As for forcing Don to confront things, Betty did undertake the major confrontations. She confronted Don about infidelity and she confronted him about his identity. Megan hasn’t had to tackle anything like that yet. Not to mention that, on Don’s end, rather than cultivating Betty’s identify, Don had worked pretty hard to quash it, I feel like that made Betty’s confrontations much bigger triumphs than Megan’s have been.

As for equality, I don’t see Megan as an equal partner to Don at all though. When her position wins out, it’s not as the result of respect from Don, he sees himself as giving her a win, providing her what she wants so she’ll be happy, rather than her earning it. He gave her white carpet, he allowed her to quit advertising, he let’s her see friends, it’s all on his terms. Megan asks Don for permission, just like Betty did. They just fight differently.

Oh how I’ve missed talking about Mad Men! I’ve been sorta meh about this season, but I’m now excited for Sunday :) Keep up the good recaps!

I’m with you on C. I thought I was the only one who wasn’t a Megan fan. I find her very immature and petulant. I also don’t understand why Don cares if she doesn’t want to work at the agency. Is it because he’s scared of cheating if she isn’t around? It seems like Don isn’t really present and he is playing a role with Megan. I also found it confusing that Megan’s intellectual Dad was so encouraging about her acting. I wonder if he did it because he thinks this will eventually drive Megan and Don apart.

I hoped Megan was having an affair. I hate Don and I don’t think he’s suffered enough for his past sins. I would love for Megan to cheat on him and break his heart.

However, I liked her actress storyline. I could relate to her feeling that maybe she had been half-assed in her pursuit of a dream, though I think if she had to, she could follow her bliss while working a day job, a la Ken Cosgrove. I would say she’s lucky that she doesn’t have to work, except being married to Don Draper is already a terrible job, in my opinion.

ETA: Since “Lady Lazarus” is Plath’s 1962 poem about a suicide attempt, I wonder: does this suggest Megan will be the one to off herself? Hmm.

 

They’ve been teasing about goddamn everyone killing themselves. Don with his elevator shaft, Pete with his insurance policy that covers suicide, Roger and Ginsberg leaning over to gawk out the window.

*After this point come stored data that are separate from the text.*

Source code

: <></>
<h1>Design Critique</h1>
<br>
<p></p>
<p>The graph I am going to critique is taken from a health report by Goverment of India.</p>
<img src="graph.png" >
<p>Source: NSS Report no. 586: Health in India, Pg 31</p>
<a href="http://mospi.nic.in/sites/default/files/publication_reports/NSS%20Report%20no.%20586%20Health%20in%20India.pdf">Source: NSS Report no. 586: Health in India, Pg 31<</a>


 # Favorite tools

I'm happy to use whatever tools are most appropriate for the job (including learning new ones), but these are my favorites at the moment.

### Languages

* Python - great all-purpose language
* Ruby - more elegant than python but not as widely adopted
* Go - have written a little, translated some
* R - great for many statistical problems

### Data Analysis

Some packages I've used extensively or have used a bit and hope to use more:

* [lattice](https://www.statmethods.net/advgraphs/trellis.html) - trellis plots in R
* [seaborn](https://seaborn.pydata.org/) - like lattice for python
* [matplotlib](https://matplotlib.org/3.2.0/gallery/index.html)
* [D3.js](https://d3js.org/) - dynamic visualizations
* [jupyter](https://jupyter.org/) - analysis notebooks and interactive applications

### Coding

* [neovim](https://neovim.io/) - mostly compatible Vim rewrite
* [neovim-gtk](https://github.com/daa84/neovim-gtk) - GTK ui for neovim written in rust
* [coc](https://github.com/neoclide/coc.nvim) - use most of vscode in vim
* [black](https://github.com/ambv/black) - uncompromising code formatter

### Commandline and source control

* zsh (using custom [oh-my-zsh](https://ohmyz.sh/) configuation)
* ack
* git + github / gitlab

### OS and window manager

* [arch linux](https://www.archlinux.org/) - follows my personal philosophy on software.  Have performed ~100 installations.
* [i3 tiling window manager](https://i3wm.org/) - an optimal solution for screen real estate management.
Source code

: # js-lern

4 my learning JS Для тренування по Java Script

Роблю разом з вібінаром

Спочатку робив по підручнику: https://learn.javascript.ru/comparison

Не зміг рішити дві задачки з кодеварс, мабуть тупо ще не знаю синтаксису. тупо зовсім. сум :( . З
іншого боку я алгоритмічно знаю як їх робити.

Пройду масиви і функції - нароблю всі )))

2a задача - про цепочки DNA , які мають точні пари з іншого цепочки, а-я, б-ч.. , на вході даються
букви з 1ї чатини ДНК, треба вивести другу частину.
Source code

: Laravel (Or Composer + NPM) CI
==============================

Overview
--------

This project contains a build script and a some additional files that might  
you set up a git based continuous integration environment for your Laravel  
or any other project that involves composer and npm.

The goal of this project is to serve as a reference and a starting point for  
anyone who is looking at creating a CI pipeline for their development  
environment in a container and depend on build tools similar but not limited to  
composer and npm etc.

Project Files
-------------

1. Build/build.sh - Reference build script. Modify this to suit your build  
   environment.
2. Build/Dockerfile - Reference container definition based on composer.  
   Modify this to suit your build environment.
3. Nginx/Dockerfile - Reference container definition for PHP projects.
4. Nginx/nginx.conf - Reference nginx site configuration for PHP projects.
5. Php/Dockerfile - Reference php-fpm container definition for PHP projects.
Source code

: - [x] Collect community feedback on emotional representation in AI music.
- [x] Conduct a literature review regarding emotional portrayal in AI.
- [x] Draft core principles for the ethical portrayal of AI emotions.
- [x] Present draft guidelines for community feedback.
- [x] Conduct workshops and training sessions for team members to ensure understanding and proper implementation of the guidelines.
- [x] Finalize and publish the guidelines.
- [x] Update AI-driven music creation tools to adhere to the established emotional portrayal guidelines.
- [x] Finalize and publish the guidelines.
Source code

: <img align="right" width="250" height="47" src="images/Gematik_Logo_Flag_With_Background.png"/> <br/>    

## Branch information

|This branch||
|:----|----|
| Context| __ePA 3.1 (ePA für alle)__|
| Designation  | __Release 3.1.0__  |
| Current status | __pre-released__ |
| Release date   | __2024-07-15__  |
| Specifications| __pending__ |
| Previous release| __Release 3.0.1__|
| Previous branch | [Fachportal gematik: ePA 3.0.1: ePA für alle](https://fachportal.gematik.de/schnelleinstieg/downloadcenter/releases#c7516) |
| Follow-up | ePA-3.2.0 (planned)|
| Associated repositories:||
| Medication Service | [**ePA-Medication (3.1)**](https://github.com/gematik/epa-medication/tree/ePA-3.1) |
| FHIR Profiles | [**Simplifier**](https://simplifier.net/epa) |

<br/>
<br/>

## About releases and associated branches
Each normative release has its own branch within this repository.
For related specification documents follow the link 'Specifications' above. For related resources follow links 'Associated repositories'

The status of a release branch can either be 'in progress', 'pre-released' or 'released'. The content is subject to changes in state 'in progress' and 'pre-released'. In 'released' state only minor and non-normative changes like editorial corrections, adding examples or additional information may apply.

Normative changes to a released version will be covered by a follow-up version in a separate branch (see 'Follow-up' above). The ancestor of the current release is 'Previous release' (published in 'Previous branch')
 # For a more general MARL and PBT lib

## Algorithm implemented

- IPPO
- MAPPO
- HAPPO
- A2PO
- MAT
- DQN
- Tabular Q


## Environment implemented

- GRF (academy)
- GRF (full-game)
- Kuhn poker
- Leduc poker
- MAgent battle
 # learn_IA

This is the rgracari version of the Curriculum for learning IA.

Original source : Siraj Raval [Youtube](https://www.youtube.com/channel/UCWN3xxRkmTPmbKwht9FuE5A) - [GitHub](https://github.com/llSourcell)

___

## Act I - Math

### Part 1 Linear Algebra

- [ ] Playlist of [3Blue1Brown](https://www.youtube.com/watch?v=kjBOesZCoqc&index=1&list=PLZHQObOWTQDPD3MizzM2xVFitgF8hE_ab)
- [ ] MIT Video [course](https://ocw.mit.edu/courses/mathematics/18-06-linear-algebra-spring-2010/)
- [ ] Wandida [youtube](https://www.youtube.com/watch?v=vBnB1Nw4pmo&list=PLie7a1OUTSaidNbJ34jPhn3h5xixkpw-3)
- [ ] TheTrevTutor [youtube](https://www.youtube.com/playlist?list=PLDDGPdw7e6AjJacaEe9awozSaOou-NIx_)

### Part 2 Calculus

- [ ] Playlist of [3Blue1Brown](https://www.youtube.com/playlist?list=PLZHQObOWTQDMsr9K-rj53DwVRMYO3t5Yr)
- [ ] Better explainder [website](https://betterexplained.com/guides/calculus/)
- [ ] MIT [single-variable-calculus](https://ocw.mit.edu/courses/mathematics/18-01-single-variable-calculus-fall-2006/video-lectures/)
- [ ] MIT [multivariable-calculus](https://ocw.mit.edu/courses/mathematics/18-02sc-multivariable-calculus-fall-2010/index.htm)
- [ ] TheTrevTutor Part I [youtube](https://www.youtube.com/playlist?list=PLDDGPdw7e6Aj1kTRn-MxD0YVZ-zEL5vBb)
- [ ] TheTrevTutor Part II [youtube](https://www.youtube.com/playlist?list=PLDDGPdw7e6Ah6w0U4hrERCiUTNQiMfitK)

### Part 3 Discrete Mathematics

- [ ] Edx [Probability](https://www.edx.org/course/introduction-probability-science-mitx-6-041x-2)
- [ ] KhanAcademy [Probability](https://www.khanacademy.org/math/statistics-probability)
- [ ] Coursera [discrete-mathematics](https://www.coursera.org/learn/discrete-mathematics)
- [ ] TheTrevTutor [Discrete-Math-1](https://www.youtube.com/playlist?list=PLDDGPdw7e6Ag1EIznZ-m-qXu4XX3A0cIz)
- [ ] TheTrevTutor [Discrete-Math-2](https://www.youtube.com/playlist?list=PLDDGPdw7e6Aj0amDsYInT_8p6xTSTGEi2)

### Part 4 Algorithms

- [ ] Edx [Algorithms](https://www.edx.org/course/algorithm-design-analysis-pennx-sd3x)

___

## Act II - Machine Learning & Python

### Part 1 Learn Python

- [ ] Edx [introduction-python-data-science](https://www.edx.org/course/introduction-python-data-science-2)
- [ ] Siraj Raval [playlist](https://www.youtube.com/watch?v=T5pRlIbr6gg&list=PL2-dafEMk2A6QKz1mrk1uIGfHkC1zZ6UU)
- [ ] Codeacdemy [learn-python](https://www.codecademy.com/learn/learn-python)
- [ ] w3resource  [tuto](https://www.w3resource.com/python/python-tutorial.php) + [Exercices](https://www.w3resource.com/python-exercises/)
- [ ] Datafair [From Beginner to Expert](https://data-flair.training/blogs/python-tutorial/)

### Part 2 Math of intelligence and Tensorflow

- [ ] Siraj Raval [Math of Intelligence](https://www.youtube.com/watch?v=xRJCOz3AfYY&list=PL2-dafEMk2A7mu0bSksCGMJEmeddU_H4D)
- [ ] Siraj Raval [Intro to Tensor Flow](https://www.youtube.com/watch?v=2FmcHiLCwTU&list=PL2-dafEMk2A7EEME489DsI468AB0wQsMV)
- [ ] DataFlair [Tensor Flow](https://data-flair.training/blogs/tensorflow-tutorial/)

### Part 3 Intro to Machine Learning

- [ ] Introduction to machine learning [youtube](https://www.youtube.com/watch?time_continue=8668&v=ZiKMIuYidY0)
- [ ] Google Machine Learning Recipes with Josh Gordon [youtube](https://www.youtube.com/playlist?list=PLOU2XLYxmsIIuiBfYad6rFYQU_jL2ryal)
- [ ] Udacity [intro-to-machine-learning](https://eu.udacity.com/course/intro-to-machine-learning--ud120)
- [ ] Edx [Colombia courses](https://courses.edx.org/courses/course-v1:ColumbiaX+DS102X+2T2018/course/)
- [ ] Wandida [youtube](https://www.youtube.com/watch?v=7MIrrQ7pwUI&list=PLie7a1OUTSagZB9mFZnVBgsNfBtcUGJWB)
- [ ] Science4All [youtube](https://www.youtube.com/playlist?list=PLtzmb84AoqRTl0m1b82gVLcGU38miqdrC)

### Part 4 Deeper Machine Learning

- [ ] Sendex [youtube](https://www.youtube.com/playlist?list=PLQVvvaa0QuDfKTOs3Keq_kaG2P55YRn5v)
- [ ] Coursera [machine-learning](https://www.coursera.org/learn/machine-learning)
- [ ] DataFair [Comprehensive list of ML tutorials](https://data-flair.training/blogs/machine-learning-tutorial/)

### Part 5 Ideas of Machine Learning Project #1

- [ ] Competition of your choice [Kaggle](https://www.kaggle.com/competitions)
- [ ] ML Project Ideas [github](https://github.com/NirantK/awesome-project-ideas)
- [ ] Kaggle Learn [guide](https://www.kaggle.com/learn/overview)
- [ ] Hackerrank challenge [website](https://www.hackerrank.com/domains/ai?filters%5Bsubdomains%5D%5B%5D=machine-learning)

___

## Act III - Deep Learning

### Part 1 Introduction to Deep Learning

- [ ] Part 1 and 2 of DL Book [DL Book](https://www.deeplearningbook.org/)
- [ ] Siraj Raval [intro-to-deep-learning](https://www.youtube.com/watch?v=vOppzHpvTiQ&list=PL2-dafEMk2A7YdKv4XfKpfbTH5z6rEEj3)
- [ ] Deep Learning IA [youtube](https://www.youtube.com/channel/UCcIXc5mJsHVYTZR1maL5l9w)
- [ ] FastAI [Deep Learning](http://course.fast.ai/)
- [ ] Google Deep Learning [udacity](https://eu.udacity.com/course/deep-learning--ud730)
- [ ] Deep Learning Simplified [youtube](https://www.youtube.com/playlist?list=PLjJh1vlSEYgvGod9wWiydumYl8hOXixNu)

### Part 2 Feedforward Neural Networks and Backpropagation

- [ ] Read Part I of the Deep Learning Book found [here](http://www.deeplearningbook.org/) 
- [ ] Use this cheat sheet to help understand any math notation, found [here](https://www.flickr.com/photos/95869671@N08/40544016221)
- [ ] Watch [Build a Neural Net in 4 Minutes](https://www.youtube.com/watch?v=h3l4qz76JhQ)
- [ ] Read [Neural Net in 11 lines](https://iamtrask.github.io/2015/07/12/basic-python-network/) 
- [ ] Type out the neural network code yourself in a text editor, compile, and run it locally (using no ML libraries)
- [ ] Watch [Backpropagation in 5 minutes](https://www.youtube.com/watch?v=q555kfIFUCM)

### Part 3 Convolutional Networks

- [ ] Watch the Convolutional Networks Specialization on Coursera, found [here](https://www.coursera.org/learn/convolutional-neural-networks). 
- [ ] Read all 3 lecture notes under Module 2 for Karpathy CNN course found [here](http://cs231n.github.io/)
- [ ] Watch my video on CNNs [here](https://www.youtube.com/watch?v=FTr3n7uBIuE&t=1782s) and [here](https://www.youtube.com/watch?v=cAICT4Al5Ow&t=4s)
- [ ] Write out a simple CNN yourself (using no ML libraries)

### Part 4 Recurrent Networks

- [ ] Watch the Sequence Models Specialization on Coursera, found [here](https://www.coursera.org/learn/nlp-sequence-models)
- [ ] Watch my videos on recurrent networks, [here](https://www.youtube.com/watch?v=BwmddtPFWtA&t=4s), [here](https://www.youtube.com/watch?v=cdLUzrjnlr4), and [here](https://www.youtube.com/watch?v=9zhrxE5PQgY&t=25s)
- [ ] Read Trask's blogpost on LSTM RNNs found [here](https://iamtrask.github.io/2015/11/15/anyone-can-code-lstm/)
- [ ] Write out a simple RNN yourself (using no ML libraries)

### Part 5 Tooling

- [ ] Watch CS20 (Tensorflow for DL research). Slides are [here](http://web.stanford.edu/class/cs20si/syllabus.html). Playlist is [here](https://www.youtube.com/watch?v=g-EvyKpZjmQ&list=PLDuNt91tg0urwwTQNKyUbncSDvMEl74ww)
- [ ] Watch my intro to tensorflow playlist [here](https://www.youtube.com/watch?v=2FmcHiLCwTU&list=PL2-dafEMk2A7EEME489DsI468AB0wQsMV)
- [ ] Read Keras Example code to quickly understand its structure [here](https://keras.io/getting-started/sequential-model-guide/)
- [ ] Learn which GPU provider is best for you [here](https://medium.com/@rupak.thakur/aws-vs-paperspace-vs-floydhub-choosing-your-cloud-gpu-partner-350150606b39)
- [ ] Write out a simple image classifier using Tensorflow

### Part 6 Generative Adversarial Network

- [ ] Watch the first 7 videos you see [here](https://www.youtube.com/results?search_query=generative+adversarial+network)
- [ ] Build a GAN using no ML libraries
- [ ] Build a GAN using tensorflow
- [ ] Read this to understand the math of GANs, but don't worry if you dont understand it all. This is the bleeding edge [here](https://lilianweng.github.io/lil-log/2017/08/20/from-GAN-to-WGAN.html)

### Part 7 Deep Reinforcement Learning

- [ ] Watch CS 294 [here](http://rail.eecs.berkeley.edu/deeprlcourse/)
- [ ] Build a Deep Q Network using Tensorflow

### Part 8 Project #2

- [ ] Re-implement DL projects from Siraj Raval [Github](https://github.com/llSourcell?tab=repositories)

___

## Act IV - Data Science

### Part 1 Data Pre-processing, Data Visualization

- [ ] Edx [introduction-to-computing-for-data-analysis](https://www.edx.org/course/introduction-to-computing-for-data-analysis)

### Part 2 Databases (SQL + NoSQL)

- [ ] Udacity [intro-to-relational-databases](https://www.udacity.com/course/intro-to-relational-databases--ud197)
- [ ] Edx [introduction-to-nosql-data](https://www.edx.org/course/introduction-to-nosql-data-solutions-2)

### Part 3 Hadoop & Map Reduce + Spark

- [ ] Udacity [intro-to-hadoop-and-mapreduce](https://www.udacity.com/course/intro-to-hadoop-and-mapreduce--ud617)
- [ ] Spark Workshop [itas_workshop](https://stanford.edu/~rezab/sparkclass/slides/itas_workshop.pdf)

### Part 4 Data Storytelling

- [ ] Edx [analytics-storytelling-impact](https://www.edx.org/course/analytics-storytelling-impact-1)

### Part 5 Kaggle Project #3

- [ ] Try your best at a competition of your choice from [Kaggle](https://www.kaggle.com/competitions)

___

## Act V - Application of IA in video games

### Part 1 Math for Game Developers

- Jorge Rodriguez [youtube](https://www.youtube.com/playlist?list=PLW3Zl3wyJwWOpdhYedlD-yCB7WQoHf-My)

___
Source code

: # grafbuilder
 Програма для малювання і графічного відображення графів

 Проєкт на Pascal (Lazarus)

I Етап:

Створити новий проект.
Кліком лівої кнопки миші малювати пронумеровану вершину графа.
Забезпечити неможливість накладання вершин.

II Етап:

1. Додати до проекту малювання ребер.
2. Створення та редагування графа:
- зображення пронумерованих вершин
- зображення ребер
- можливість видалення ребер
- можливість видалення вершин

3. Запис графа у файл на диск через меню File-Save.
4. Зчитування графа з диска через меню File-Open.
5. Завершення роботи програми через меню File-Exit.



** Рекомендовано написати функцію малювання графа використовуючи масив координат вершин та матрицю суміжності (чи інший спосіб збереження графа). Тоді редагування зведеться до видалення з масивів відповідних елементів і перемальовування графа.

At this point it’s more shocking if everyone survives the season.

This episode had so many great lines. “Where’s Abe?” “Do they give you the clothes? What about shoes?” and of course, “Pizza Haus!”

I love Gilmore Girls, but I don’t think Alexis Bledel is a great actress unless she’s playing a Rory-type character. Which is fine in this, because I could see ’60s Rory acting a lot like her Mad Men character.

I’m liking Megan more and more, but I am still irritated that the show is focusing so much on her. I want to spend more time with the characters I already know and love.

I saw this episode as the day when Don Draper decided to become obsolete. It was also interesting to see the images of Peggy and Megan embracing the new culture while interspersed with scenes where Don and Pete most definitely do not.

 

Don is doing his best to be down with who Megan is, and being part of the new era is part of who she is, but I’m not sure his love for her is going to be enough. They had to have paid a pretty penny for the Beatles (I read an educated guess of a quarter million somewhere), and I love how they cut it off like that — Don just ain’t into it — and then picked it up for the credits. Very striking.